The Talent

April 1, 2009 12:31 PM

NYC Lawyers Mull Career Switches

Posted by Nate Raymond

More than 110 lawyers in New York City packed a small room Tuesday night to mull if the financial crisis might present an opportunity to escape the law.

Lawyers at the offices of the New York City Bar Association listened to former lawyers who'd left their law firm careers to go into academia, career coaching, and yoga. The event was the second of two panels the association was hosting for lawyers trying to make sense of the troubling job market.

One underlying message recurred throughout the event: Tread cautiously if you're looking to leave the law, because in this recession, and beyond, it's unlikely that a law firm will hire you back once you've left the profession.

"It's just such a flooded market," said Melissa McClenaghan Martin, a former Fried, Frank, Harris, Shriver & Jacobson associate who has since gone into career coaching and founded diversity consulting firm Career Women's Initiative. "If you want to stay in the law, I'd do something as tied to the law as possible."

That said, if you're ready to leave the law behind for good, then a switch is possible, panelists concurred.

Emphasizing nonlegal skills is essential in making the jump, according to the participants. Going back to school isn't necessarily needed to gain nonlegal skills, and panelists advised against quitting your day job before securing another job.

Michael DeCosta, a senior client partner at Korn/Ferry International, said lawyers exploring a career change can instead take on extracurricular activities inside their firms to build up resumes with skills unrelated to the law. Joining committees at a law firm is one way to pick up skills or experiences unrelated to a legal practice, he said. "You have to pick up the experience," he said.
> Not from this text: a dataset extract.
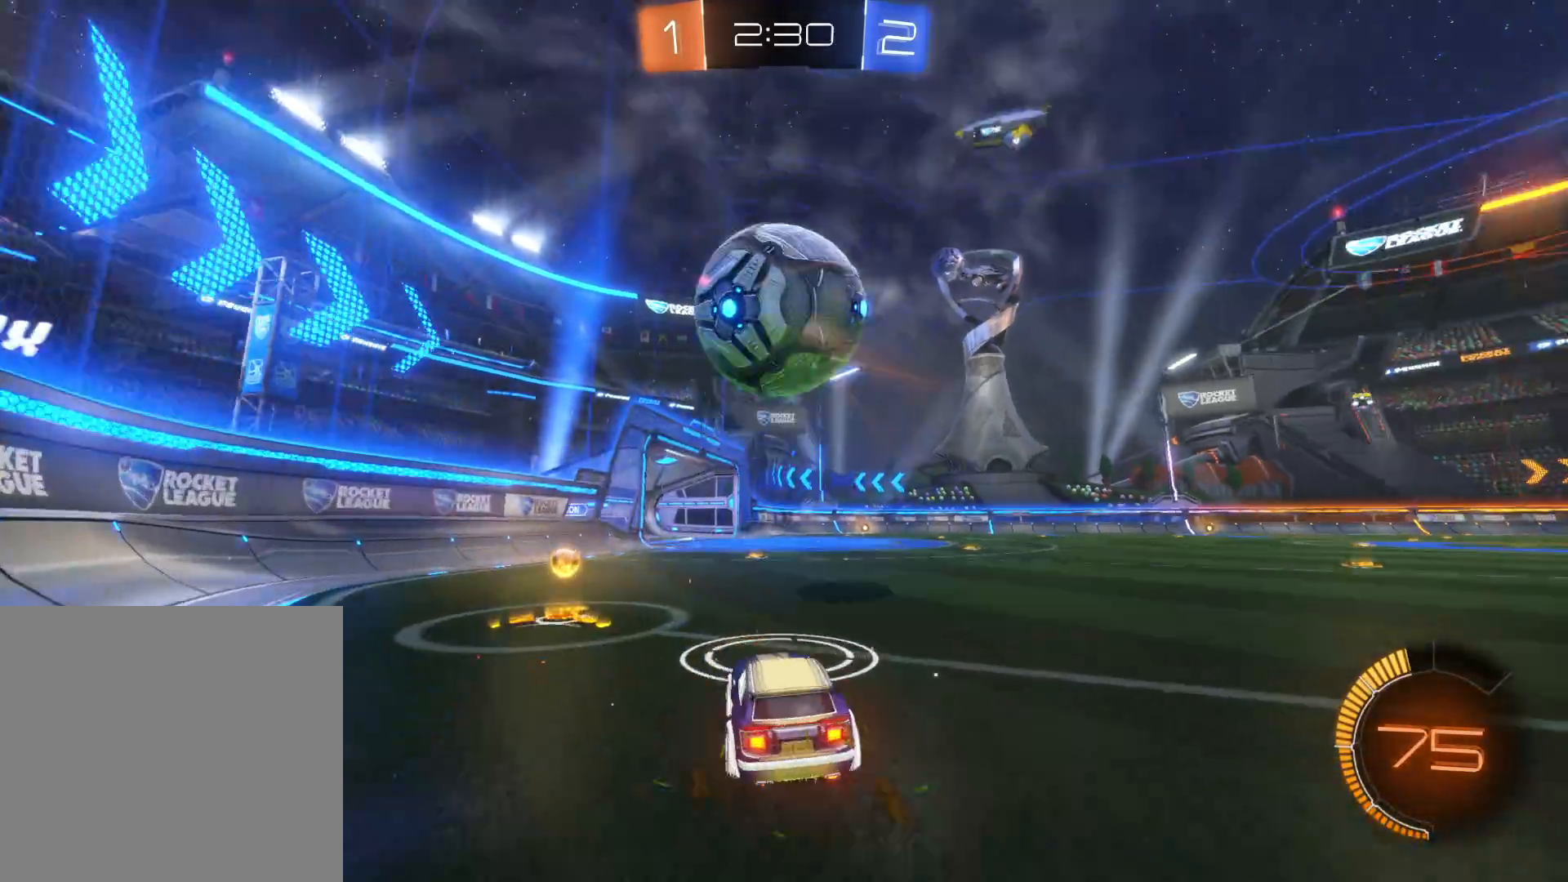
{"buttons": ["TRIANGLE", "R2"], "left_stick": "left", "right_stick": "center", "events": [[150, "R2", "down"], [150, "left_stick", "right"], [216, "L2", "up"], [433, "left_stick", "center"], [450, "TRIANGLE", "down"], [500, "left_stick", "left"]]}
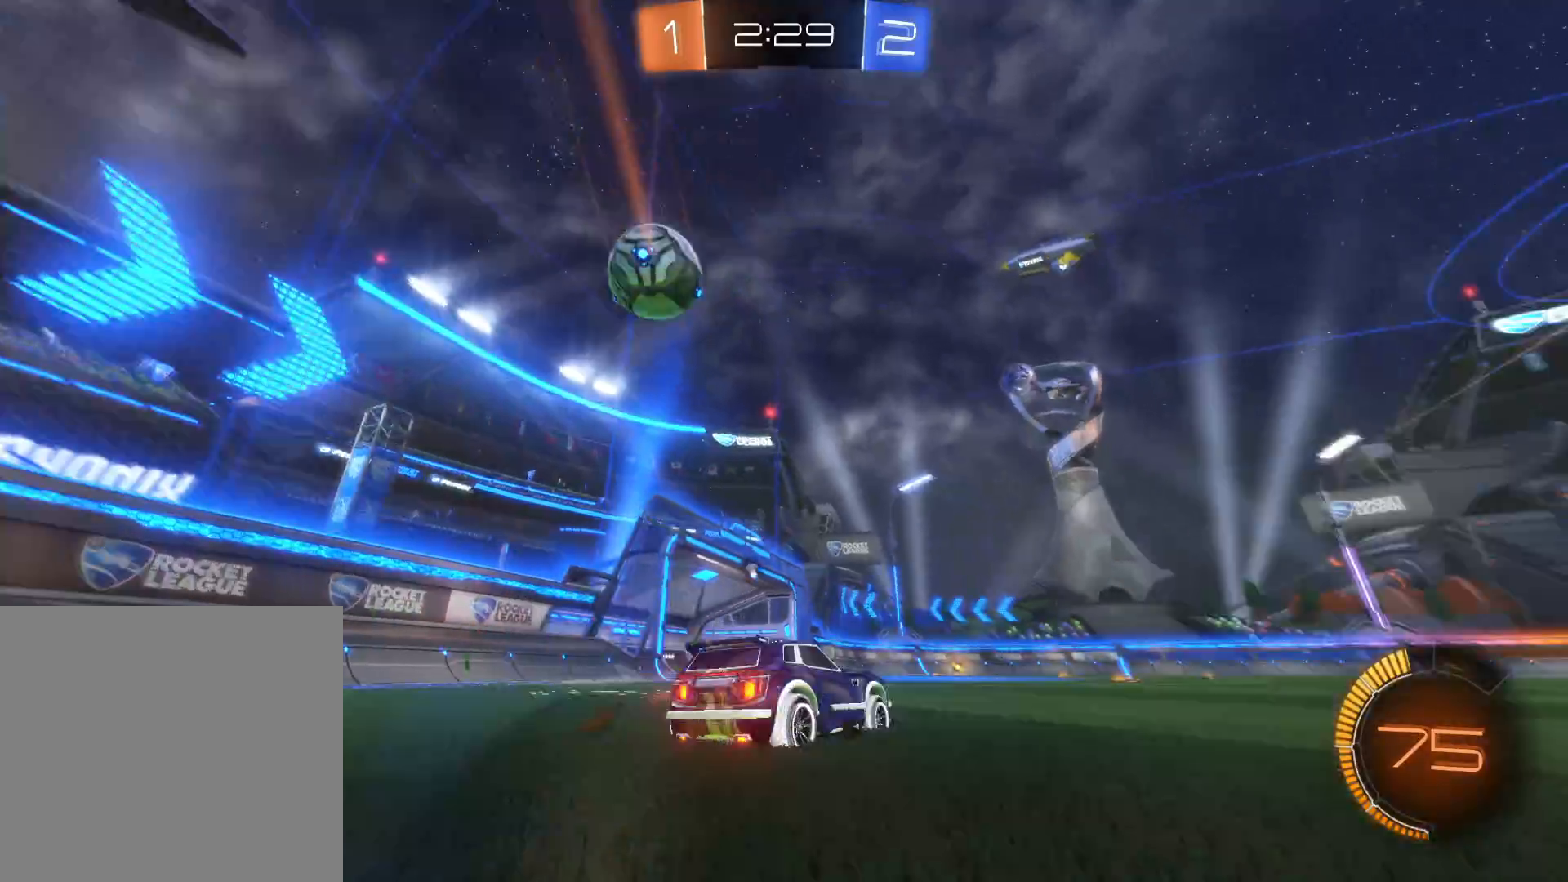
{"buttons": ["CROSS", "CIRCLE"], "left_stick": "down-left", "right_stick": "center", "events": [[66, "TRIANGLE", "up"], [116, "TRIANGLE", "down"], [200, "TRIANGLE", "up"], [233, "left_stick", "center"], [316, "R2", "up"], [366, "left_stick", "down-left"], [416, "CROSS", "down"], [500, "CIRCLE", "down"]]}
And don't forget to capitalize on nonlegal skills you've already picked up in your job. Alexandra DaPolito Dunn was the general counsel of the National Association of Clean Water Agencies before she decided to go into academia. She hadn't published academic papers, a setback for making the switch. But she did realize she had management experience through her general counsel job, which helped her get a job as assistant dean of environmental law programs at Pace Law School in New York.

For all the panelists, making the career change meant sacrificing pay. "I took a pretty significant pay cut to move into academia," Dunn said. "I did not run the numbers, and if I had, I probably wouldn't have." McClenaghan Martin likewise remembered looking at her first post-law tax return and feeling sick. Connie Vasquez, who now splits her time between a litigation practice at Mazur Carp Rubin & Schulman and running a work-life balance consulting firm called AlchemESQ, said money also was an issue when she first started her business.

"When it got difficult, I really had to remember why I was doing it," she said.

While starting a business is an option, panelists cautioned that the current economy will pose extra challenges to that end.

"Any time you start a new business, failure is hovering above you," McClenaghan Martin said. While her firm began with a focus on diversity, lately because of the recession it's had to branch out into other streams, she said.

And there are, of course, issues outside the economy making it hard for lawyers to start a new venture.

"Most attorneys aren't entrepreneurial by nature," DeCosta said. "It's so hard to trigger that piece."